• WHAT IS NEEDED:
Swap "common name" for "vernacular name" in the lines of every item below, keeping everything else the same, and leave the pictures out of your answer.

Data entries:

** start **

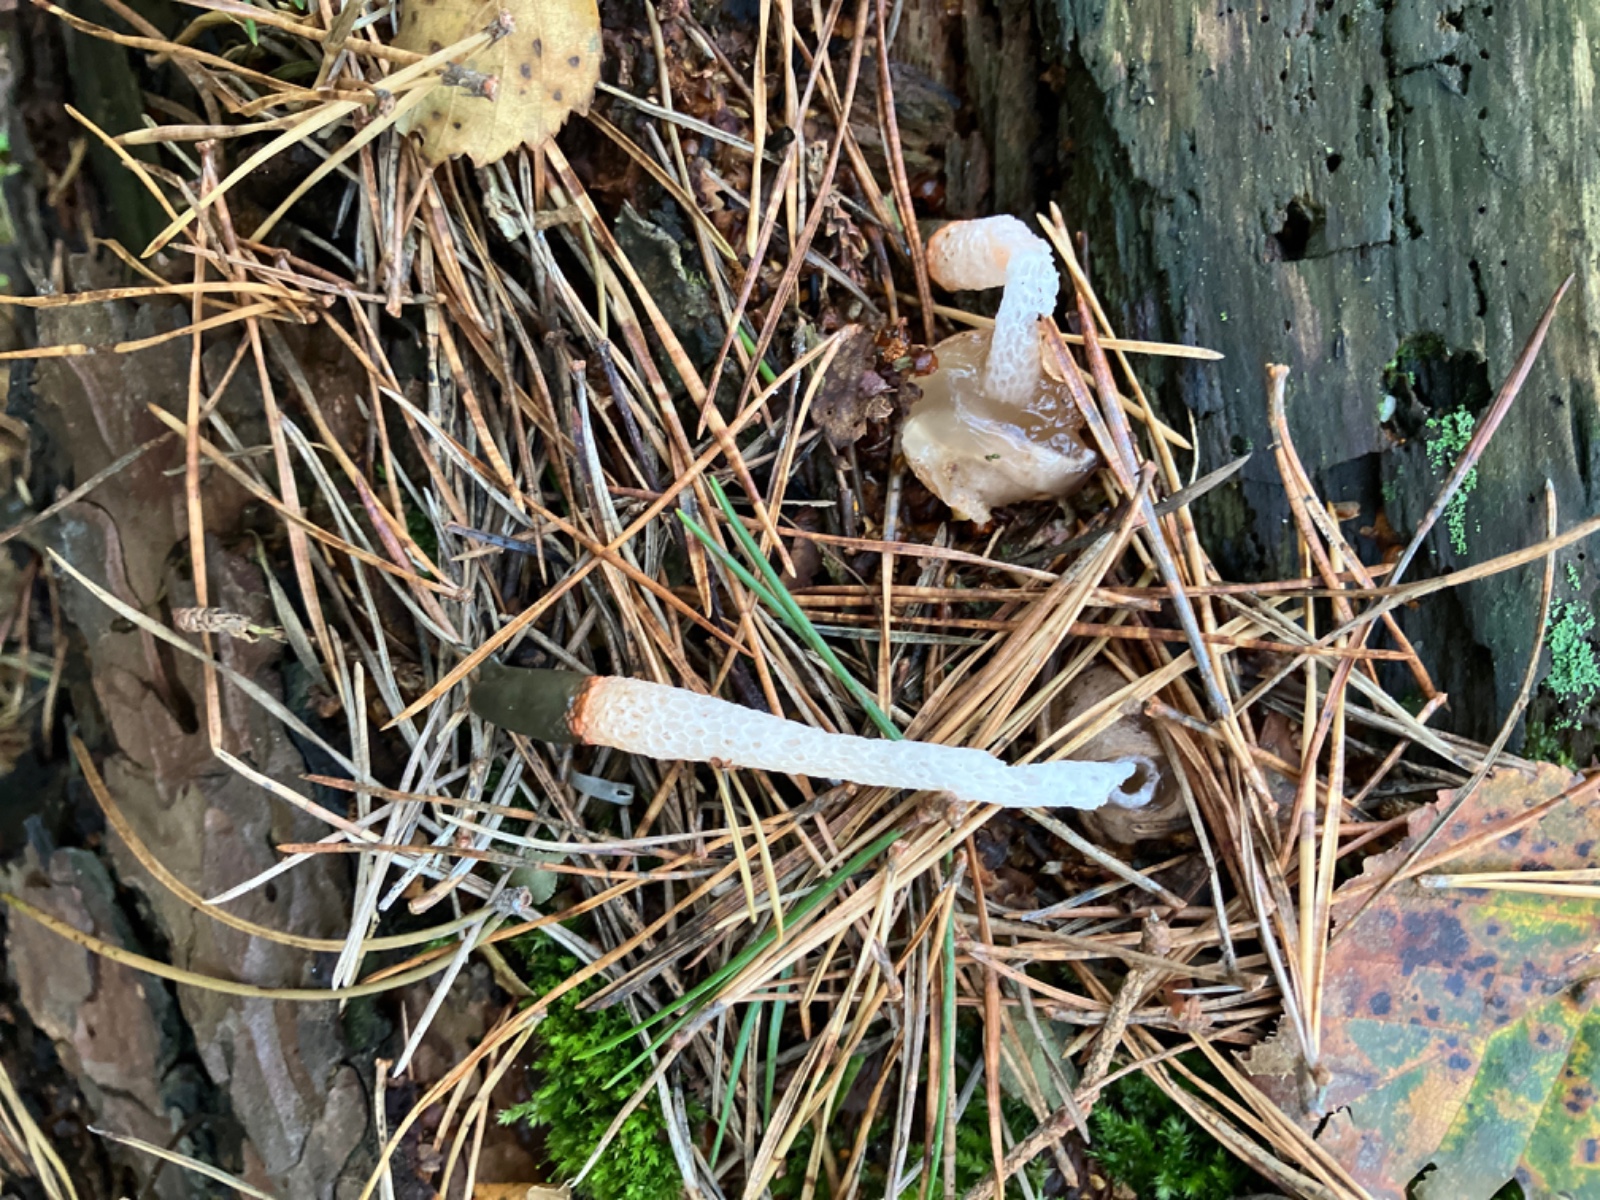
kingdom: Fungi
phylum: Basidiomycota
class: Agaricomycetes
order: Phallales
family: Phallaceae
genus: Mutinus
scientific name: Mutinus caninus
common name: hunde-stinksvamp
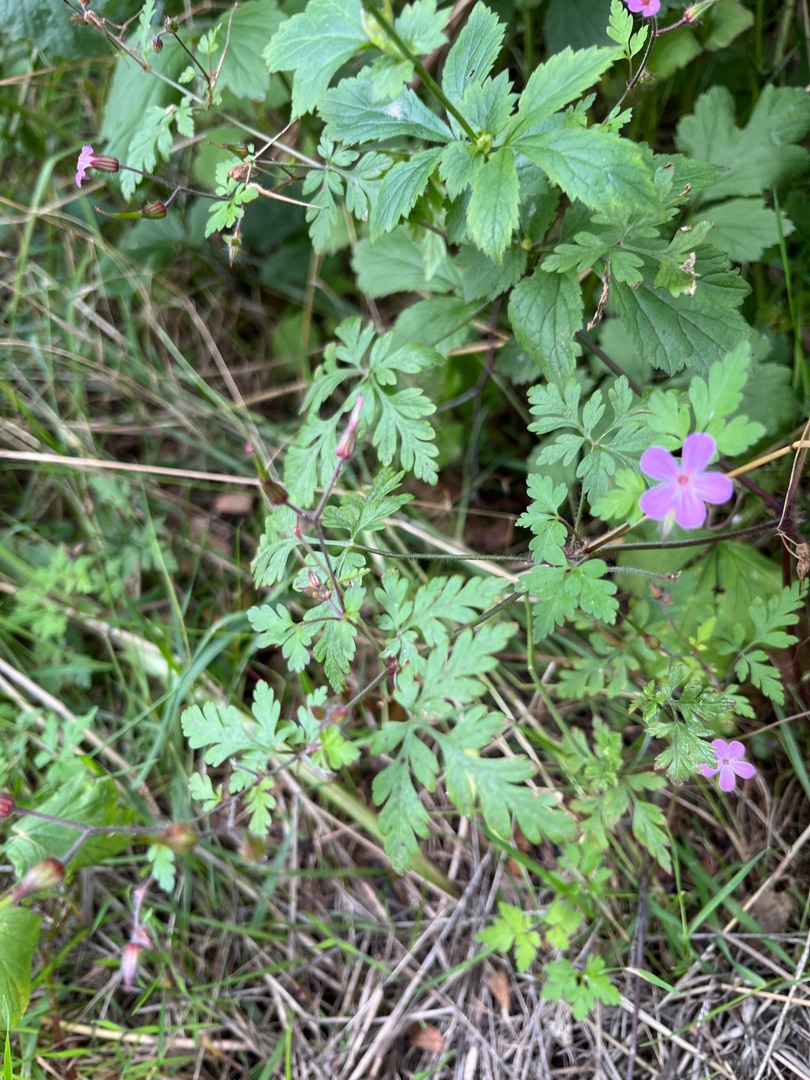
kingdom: Plantae
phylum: Tracheophyta
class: Magnoliopsida
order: Geraniales
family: Geraniaceae
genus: Geranium
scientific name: Geranium robertianum
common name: Stinkende storkenæb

** end **

• OUTPUT OF THE EXERCISE:
kingdom: Fungi
phylum: Basidiomycota
class: Agaricomycetes
order: Phallales
family: Phallaceae
genus: Mutinus
scientific name: Mutinus caninus
vernacular name: hunde-stinksvamp
kingdom: Plantae
phylum: Tracheophyta
class: Magnoliopsida
order: Geraniales
family: Geraniaceae
genus: Geranium
scientific name: Geranium robertianum
vernacular name: Stinkende storkenæb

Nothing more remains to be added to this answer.